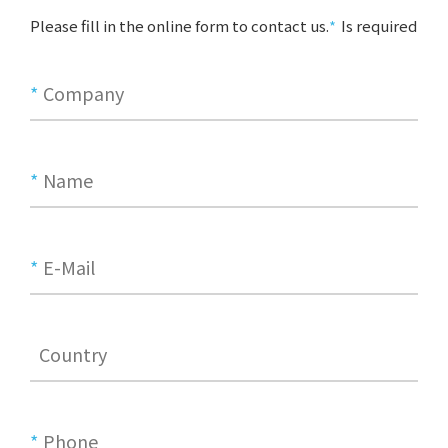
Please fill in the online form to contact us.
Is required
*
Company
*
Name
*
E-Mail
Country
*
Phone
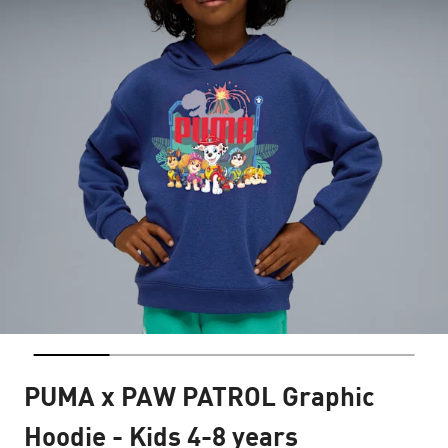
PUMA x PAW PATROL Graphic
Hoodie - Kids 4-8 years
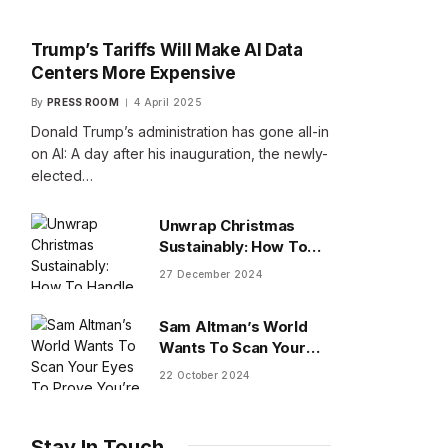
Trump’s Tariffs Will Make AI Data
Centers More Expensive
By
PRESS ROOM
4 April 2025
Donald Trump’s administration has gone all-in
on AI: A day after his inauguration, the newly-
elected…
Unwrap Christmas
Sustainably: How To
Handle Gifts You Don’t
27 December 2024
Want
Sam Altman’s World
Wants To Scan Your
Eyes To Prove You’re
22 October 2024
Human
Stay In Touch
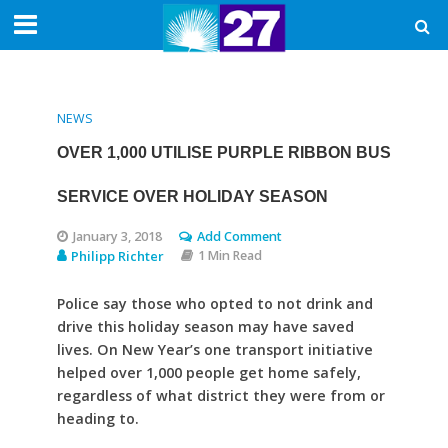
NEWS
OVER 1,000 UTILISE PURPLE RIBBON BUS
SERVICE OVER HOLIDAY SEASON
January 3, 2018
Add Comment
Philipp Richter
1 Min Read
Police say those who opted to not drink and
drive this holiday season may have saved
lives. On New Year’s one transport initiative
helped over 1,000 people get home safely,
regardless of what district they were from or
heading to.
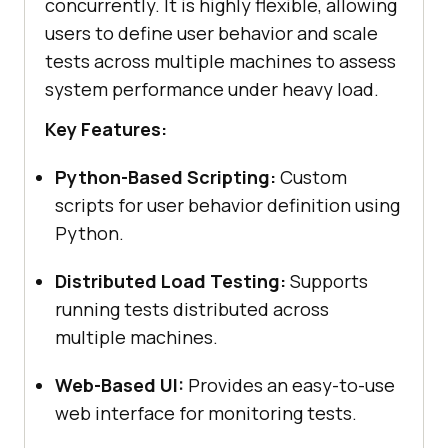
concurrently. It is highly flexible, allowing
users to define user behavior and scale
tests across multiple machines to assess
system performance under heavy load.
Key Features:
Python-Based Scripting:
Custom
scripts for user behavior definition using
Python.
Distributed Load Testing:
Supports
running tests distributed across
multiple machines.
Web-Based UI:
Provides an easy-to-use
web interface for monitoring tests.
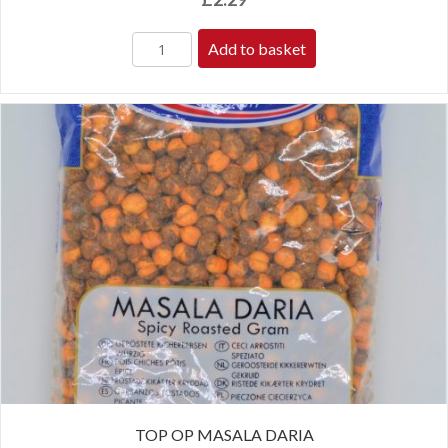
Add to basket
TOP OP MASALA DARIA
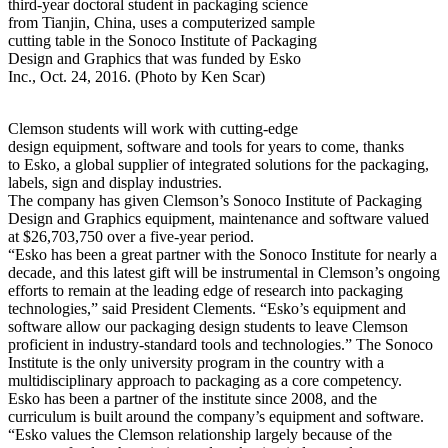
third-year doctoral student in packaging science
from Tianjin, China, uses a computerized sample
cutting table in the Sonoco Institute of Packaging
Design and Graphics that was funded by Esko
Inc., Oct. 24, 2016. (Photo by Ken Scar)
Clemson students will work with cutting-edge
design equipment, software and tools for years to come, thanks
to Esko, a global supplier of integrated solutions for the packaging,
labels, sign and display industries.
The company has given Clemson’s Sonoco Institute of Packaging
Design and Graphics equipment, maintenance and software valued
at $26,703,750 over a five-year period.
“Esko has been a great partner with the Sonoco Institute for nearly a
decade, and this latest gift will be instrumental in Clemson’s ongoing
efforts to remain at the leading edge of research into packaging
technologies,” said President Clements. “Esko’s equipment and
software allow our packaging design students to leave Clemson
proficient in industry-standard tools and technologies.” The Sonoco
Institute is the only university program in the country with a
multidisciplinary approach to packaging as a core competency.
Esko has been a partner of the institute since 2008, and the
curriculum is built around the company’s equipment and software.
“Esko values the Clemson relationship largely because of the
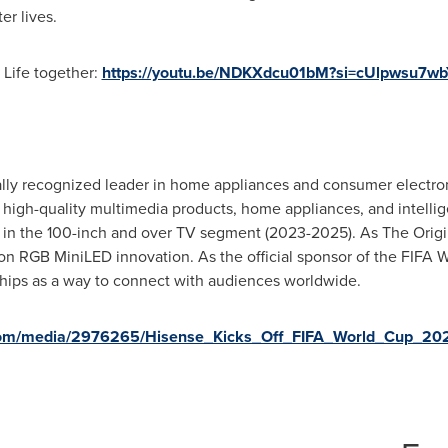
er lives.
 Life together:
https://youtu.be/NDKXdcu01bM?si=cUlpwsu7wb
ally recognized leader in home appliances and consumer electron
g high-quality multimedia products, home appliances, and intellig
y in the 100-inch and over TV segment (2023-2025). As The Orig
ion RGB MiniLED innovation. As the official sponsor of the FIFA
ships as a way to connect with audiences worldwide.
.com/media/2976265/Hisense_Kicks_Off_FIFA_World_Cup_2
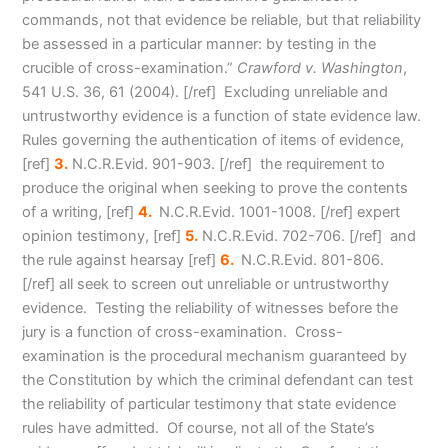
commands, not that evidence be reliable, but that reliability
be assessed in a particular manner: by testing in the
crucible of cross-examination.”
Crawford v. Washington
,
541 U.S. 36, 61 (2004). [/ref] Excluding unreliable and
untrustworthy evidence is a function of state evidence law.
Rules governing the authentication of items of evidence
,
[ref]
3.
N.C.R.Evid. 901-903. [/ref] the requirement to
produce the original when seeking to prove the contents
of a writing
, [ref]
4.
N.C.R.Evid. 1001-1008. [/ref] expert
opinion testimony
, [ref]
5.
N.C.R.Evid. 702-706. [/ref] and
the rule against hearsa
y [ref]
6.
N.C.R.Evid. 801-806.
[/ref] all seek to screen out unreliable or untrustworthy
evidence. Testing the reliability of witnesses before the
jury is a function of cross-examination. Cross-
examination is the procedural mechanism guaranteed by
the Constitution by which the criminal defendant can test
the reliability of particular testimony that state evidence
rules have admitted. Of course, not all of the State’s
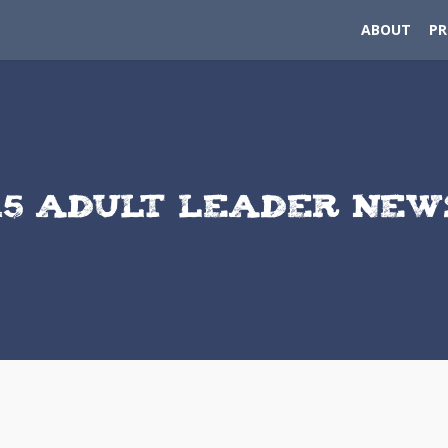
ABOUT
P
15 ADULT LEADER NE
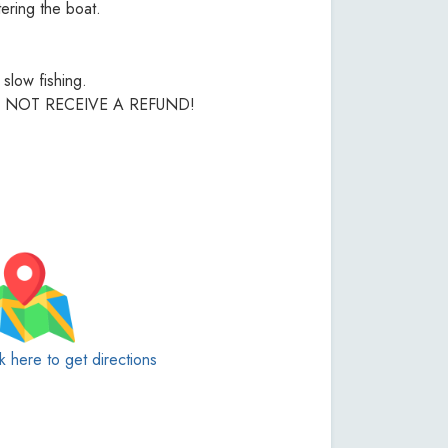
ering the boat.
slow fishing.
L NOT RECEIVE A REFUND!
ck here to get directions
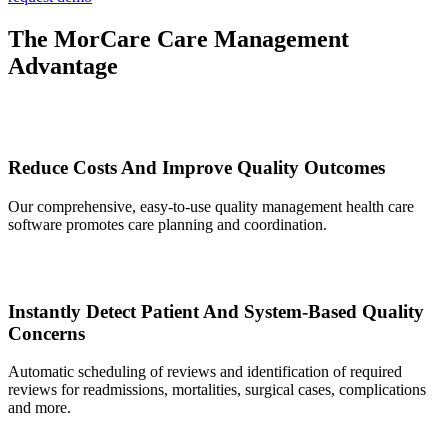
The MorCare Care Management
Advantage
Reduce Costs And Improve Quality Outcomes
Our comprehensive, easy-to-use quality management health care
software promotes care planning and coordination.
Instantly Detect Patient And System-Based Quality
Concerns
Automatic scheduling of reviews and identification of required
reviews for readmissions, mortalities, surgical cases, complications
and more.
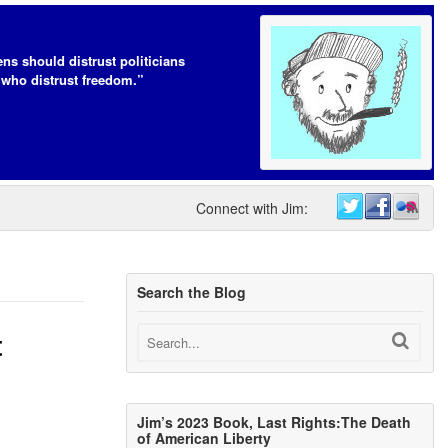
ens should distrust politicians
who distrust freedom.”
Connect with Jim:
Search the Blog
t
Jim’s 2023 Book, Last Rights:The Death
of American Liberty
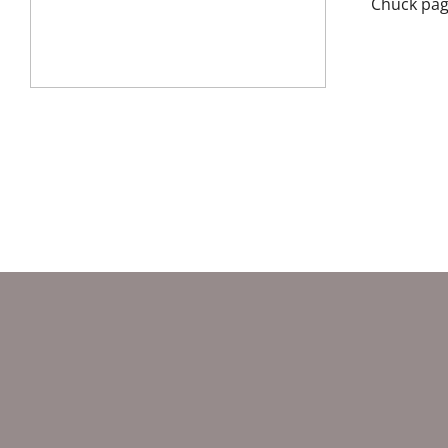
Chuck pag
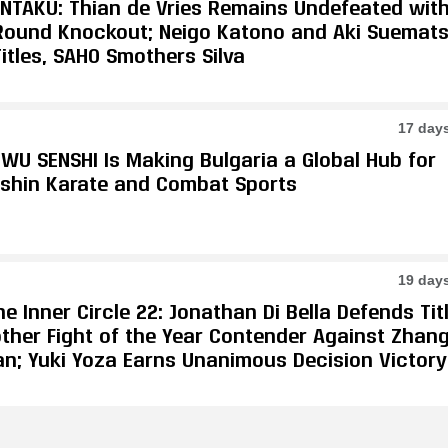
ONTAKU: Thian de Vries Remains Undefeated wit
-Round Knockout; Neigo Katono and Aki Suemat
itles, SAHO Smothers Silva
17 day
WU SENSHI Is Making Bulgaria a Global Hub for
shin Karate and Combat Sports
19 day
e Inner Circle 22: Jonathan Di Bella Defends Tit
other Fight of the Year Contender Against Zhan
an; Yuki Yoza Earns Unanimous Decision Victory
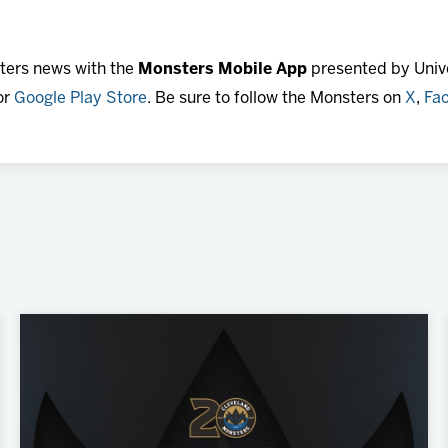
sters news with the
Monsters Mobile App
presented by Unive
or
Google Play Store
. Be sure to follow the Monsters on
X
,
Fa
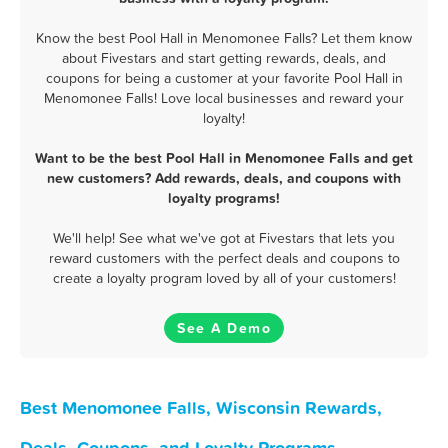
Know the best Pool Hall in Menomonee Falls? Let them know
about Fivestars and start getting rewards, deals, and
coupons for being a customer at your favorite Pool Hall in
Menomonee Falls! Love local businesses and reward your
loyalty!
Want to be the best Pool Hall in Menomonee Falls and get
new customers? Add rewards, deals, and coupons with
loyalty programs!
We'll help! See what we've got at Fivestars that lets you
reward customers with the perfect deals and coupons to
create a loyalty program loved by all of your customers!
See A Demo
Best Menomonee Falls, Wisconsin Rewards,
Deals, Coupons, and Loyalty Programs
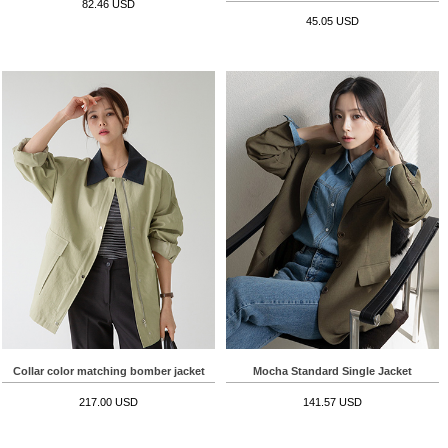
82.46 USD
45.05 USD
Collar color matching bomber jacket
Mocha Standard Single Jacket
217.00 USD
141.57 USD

- - - -

### [TASK REQUIREMENTS]
Show the lines of the entries that include the string "reliability", copying each in full.

### [RESPONSE BELOW]
commands, not that evidence be reliable, but that reliability
evidence. Testing the reliability of witnesses before the
the reliability of particular testimony that state evidence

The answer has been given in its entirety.